=== Trecho ===

Este artigo será mais bem apreciado por pessoas na faixa dos cinquenta anos de idade em diante, porque lida com memórias de longa data. Mas poderá ser uma boa provocação para os mais jovens. E para todos, jovens ou velhos, poderá igualmente servir de inspiração para realizar algumas experiências pessoais e coletivas. E certamente este artigo será mais bem apreciado se a pessoa tiver visitado a exposição “Caminhos de Proust”, da Biblioteca Pública do Estado do Rio Grande do Sul. Se não visitou, corra que ela foi prorrogada até 18 de março. Se não vai ter como visitar mesmo, recupere parte da oportunidade perdida lendo a matéria de Juremir Machado publicada no Matinal.

=== Dados registrados ===

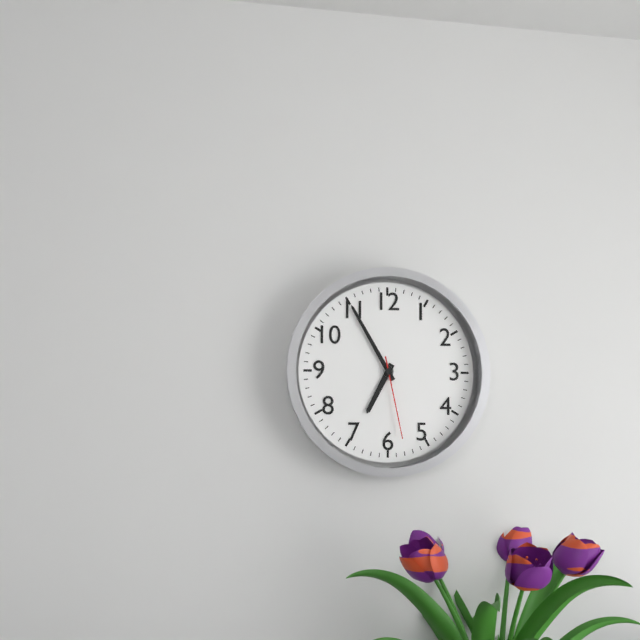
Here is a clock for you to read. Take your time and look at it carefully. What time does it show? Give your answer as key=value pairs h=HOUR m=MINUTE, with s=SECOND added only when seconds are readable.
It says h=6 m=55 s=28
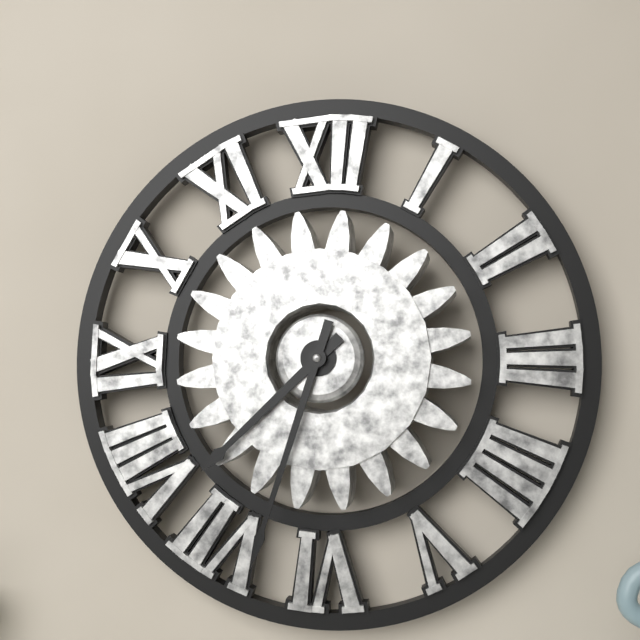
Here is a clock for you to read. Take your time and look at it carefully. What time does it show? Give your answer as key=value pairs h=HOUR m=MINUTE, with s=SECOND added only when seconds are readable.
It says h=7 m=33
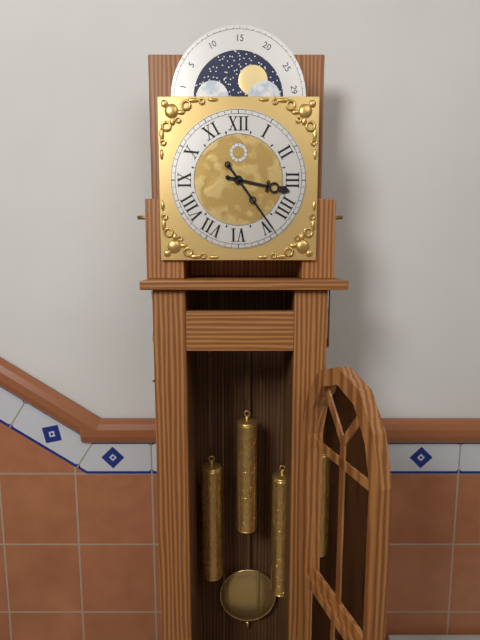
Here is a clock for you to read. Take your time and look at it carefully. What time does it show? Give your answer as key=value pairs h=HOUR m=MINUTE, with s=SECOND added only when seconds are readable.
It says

===

**Tarefa**
Copie o trecho inteiro, palavra por palavra, sem nenhuma alteração.

**Solução**
Este artigo será mais bem apreciado por pessoas na faixa dos cinquenta anos de idade em diante, porque lida com memórias de longa data. Mas poderá ser uma boa provocação para os mais jovens. E para todos, jovens ou velhos, poderá igualmente servir de inspiração para realizar algumas experiências pessoais e coletivas. E certamente este artigo será mais bem apreciado se a pessoa tiver visitado a exposição “Caminhos de Proust”, da Biblioteca Pública do Estado do Rio Grande do Sul. Se não visitou, corra que ela foi prorrogada até 18 de março. Se não vai ter como visitar mesmo, recupere parte da oportunidade perdida lendo a matéria de Juremir Machado publicada no Matinal.